Érase un útero a una mujer pegado. A una reina, por ejemplo, que antes de la invención del ¡Hola! sólo servía para dar continuidad a los genes y gestar engendros consanguíneos. Por aquello de casarse tíos y sobrinas hasta que las deformidades terminaban con la dinastía. Y vuelta a empezar con apellidos nuevos hasta que las mezclas eran demasiado explosivas como para parir una generación más.

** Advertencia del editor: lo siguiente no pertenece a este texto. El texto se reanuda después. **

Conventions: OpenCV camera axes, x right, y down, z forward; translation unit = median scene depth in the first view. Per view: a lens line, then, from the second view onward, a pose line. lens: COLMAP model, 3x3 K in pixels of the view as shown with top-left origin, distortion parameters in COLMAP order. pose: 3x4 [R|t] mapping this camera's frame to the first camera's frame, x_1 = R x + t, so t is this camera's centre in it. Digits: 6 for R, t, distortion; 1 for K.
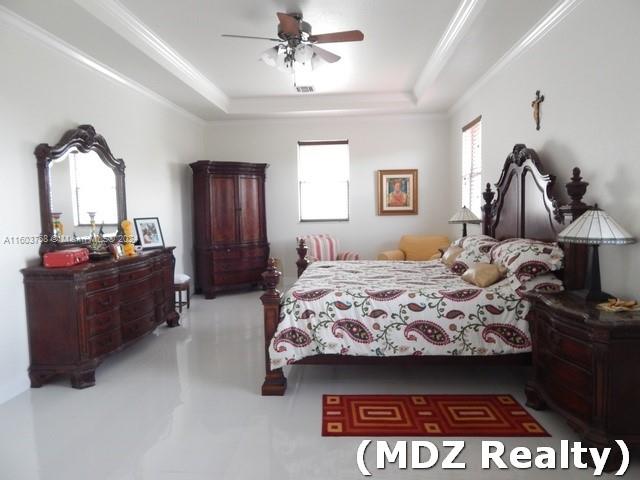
lens RADIAL K [[420.2, 0, 318.5], [0, 420.2, 238.5], [0, 0, 1]] dist [0.011616, -0.018231]
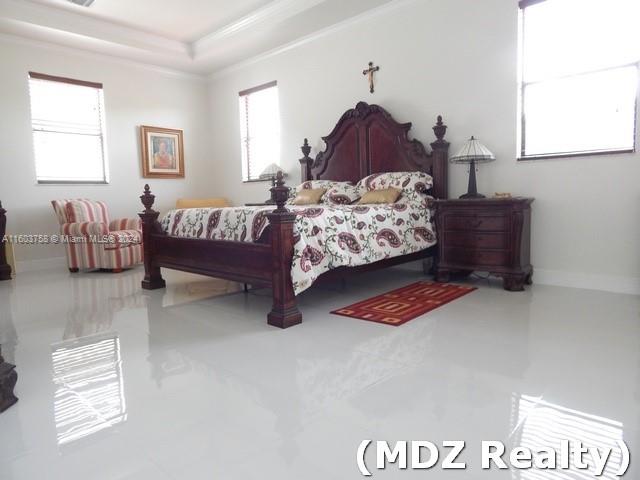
lens RADIAL K [[420.2, 0, 317.4], [0, 420.2, 239.4], [0, 0, 1]] dist [0.011616, -0.018231]
pose [[0.633844, -0.071604, 0.770140, -0.762003], [0.071441, 0.996869, 0.033886, 0.168846], [-0.770155, 0.033541, 0.636975, 0.397048]]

Ahora, sin embargo, las reinas son un útero que da a luz, pero también un cuerpo que sostiene modelitos y una boca cerrada para que no entren moscas. No vayan a tener opinión propia.
Érase otro útero a otra mujer pegado. A una deportista y a una presentadora de televisión de las que estos días se han escrito algunos de los titulares más despreciables que recuerdo. Un útero certificado como ofrenda a un hombre cuya única minusvalía en la vida es, precisamente, carecer de él para engendrar a su propia progenie sin intervención de cuerpos externos.
Y como la anterior hembra le había negado su derecho natural, la actual ha entendido que esa es su función. Incubar.
Érase mujeres reducidas a su aparato reproductor, como lo han sido a lo largo de la historia. Aparato reproductor, burro de carga, boca cerrada y cerebros privados de cualquier estímulo mínimamente intelectual. Por eso a las listas las escondían en el convento de clausura o las quemaban por brujas, no fueran las otras a seguir su ejemplo y les desbarataran el chiringuito.
Érase mujeres reducidas a un cuerpo con una utilidad concreta. No la que ellas desean, sino las que eligen los demás. Érase ¿cuándo os vais a animar? ¿Para cuándo el bebé? Se te va a pasar el arroz o quizá ve pensando en congelar los óvulos. Érase ¿por qué no tienes hijos? o ¿no te arrepientes de no ser madre?
¿Y a los demás qué narices les importa? Empecemos por ahí.